Ce numéro s’ouvre sur les extraits d’une brochure de l’économiste Ernest Mandel qui exposait (en 1978) les positions trotskystes face à la question posée par l’existence des bureaucraties « ouvrières » qui gangrènent les syndicats et partis de gauche. Ce texte abordait aussi les problèmes théoriques posés par ce que Mandel osait encore appeler à l’époque les « Etats ouvriers » « dégénérés » ou « déformés » ! Ces régimes capitalistes d’Etat ayant aujourd’hui pour la plupart disparu (à l’exception de Cuba et de la Corée du Nord), nous avons reproduit ici seulement les passages qui concernaient les rapports entre les travailleurs et « leurs » syndicats ou partis dans les pays capitalistes occidentaux. Cette analyse reste toujours actuelle pour la plupart des trotskystes et des néo-trotskystes qu’ils soient au Nouveau parti anticapitaliste (NPA), au Parti ouvrier international (les « lambertistes » du POI) ou même à Lutte ouvrière (LO).
En effet, quelles que soient les nuances qui séparent officiellement ces courants, tous trois croient, comme Mandel, qu’il n’y a pas de mouvement ouvrier possible sans permanents, sans appareils, bref sans bureaucrates… De là à penser qu’il faut infiltrer ou infléchir les appareils syndicaux pour en prendre la tête, ou pousser les appareils « vers la gauche », il n’y a qu’un pas, d’autant plus facile à franchir que Mandel affirme candidement que la bureaucratie syndicale ne joue aucun rôle économique dans le système capitaliste !
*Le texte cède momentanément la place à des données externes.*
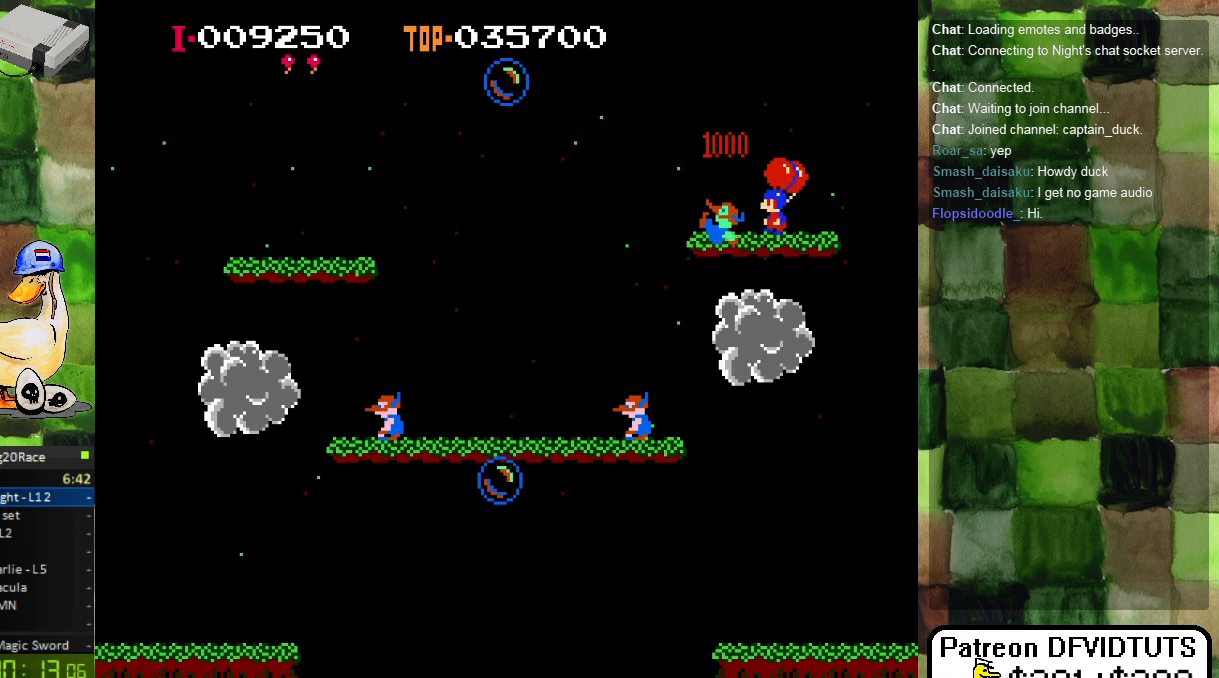
{"dt_ms": 500, "buttons": [], "events": [[433, "DPAD_LEFT", "up"]]}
Après cette « mise en jambes » théorique, nous présentons six articles parus dans la revue Programme communiste, éditée par le Parti communiste international (1), appelé « bordiguiste » du nom d’Amadeo Bordiga, l’un des fondateurs du Parti communiste italien, puis de la « Gauche communiste italienne », tendance oppositionnelle née au début des années 20 dans la Troisième Internationale.
Le lecteur découvrira, en lisant leurs articles, que les « bordiguistes » savaient, dans les années 60 et 80, mettre leur solide culture historique au service d’une analyse subtile des grandes tendances du mouvement ouvrier français. Ils ne craignaient pas de rendre hommage aux qualités politiques et militantes des anarchistes et des syndicalistes révolutionnaires, tout en ne leur faisant aucun cadeau sur le plan théorique et politique. Il serait donc fort dommage d’ignorer leurs réflexions.
Le lecteur pourra se plonger ensuite dans une vingtaine d’articles (ou d’extraits d’articles) de l’Encyclopédie anarchiste. Les auteurs nous offrent une lecture assez différente de l’histoire du syndicalisme et des rapports entre les syndicats et les partis ouvriers. Principal contributeur, Pierre Besnard décrit en détail l’évolution du syndicalisme des années 1870 jusqu’en 1936. S’il critique le parlementarisme, prône la grève générale et défend l’indépendance des syndicats, il se livre aussi à un curieux plaidoyer en faveur de la cogestion des assurances sociales ou d’un contrôle ouvrier des entreprises capitalistes, peu cohérents avec la défense de l’action directe ou la critique de la démocratie bourgeoise (cf. notre « compil’ » n° 4 : De la violence politique).
Ces textes sont rudement critiqués et pris à partie par Programme communiste dans les articles qui précèdent, et un dialogue fructueux s’instaure entre les textes. Si les lecteurs prennent la peine de comparer les arguments avancés par les uns et les autres, ils pourront approfondir leur réflexion sur ces questions complexes et sortir des sentiers battus des habituelles polémiques groupusculaires fondées sur l’ignorance mutuelle…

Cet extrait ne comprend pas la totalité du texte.